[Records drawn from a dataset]
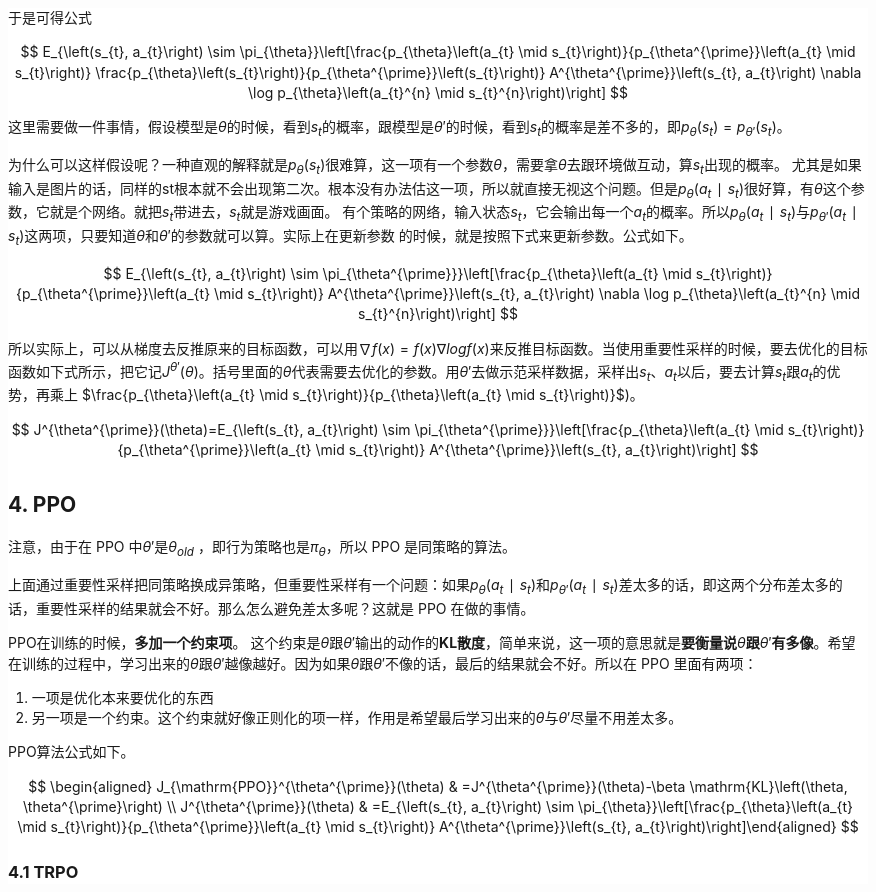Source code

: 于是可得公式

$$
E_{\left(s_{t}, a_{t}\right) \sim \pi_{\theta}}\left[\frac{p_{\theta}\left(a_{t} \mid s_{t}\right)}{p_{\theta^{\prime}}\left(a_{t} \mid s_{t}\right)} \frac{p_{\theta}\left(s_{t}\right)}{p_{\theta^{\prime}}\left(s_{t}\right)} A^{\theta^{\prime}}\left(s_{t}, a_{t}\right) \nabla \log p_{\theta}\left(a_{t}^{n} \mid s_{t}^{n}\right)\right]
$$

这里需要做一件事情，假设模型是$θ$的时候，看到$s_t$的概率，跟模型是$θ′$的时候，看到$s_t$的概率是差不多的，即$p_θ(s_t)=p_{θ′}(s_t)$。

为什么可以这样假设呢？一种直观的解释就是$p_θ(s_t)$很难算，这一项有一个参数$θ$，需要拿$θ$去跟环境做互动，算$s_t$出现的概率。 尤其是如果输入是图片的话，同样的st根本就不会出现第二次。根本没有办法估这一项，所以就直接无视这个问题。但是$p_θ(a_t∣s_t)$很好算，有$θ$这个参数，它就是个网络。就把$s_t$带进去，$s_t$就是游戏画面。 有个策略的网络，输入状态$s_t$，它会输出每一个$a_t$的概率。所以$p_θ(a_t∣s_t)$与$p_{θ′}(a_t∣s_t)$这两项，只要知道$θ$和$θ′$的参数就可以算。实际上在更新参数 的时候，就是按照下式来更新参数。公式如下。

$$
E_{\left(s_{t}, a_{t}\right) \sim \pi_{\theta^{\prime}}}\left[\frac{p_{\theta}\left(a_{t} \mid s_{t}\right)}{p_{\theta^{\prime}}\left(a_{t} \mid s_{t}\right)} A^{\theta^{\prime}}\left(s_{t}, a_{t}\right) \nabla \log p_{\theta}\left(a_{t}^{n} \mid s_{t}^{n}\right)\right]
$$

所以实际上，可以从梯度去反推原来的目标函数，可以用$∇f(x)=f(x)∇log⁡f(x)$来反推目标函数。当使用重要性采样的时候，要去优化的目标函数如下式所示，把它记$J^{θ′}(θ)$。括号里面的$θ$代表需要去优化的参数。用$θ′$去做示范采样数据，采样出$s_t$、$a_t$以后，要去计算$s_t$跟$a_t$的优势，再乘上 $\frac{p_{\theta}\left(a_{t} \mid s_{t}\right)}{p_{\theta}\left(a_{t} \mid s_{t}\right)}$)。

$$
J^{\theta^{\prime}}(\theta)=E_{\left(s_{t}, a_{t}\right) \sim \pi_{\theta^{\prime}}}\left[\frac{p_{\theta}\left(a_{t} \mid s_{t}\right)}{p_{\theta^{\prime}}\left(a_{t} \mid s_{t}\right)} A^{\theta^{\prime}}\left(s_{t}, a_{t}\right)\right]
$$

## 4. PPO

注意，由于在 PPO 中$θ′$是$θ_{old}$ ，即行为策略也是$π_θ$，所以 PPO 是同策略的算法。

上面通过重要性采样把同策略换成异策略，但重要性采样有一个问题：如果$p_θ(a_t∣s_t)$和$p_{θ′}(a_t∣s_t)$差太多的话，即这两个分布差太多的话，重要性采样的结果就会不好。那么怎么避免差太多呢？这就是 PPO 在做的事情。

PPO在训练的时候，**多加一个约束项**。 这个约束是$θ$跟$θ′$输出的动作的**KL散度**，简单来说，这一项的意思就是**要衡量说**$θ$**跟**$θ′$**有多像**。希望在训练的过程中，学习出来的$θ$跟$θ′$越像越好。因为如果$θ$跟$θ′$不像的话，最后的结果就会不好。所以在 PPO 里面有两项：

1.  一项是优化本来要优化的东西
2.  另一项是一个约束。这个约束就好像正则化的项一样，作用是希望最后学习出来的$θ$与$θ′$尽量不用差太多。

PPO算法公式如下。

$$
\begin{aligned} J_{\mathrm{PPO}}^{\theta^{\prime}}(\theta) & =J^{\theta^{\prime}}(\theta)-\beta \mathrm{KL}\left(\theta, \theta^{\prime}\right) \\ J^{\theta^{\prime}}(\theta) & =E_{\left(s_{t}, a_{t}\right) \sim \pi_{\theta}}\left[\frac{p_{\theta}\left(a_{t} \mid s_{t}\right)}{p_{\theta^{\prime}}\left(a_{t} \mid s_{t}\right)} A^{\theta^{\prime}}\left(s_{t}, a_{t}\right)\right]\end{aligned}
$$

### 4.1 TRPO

- How to complete this task:
Using the data above, return each line that includes the word "prime".

- Answer for this exercise:
E_{\left(s_{t}, a_{t}\right) \sim \pi_{\theta}}\left[\frac{p_{\theta}\left(a_{t} \mid s_{t}\right)}{p_{\theta^{\prime}}\left(a_{t} \mid s_{t}\right)} \frac{p_{\theta}\left(s_{t}\right)}{p_{\theta^{\prime}}\left(s_{t}\right)} A^{\theta^{\prime}}\left(s_{t}, a_{t}\right) \nabla \log p_{\theta}\left(a_{t}^{n} \mid s_{t}^{n}\right)\right]
E_{\left(s_{t}, a_{t}\right) \sim \pi_{\theta^{\prime}}}\left[\frac{p_{\theta}\left(a_{t} \mid s_{t}\right)}{p_{\theta^{\prime}}\left(a_{t} \mid s_{t}\right)} A^{\theta^{\prime}}\left(s_{t}, a_{t}\right) \nabla \log p_{\theta}\left(a_{t}^{n} \mid s_{t}^{n}\right)\right]
J^{\theta^{\prime}}(\theta)=E_{\left(s_{t}, a_{t}\right) \sim \pi_{\theta^{\prime}}}\left[\frac{p_{\theta}\left(a_{t} \mid s_{t}\right)}{p_{\theta^{\prime}}\left(a_{t} \mid s_{t}\right)} A^{\theta^{\prime}}\left(s_{t}, a_{t}\right)\right]
\begin{aligned} J_{\mathrm{PPO}}^{\theta^{\prime}}(\theta) & =J^{\theta^{\prime}}(\theta)-\beta \mathrm{KL}\left(\theta, \theta^{\prime}\right) \\ J^{\theta^{\prime}}(\theta) & =E_{\left(s_{t}, a_{t}\right) \sim \pi_{\theta}}\left[\frac{p_{\theta}\left(a_{t} \mid s_{t}\right)}{p_{\theta^{\prime}}\left(a_{t} \mid s_{t}\right)} A^{\theta^{\prime}}\left(s_{t}, a_{t}\right)\right]\end{aligned}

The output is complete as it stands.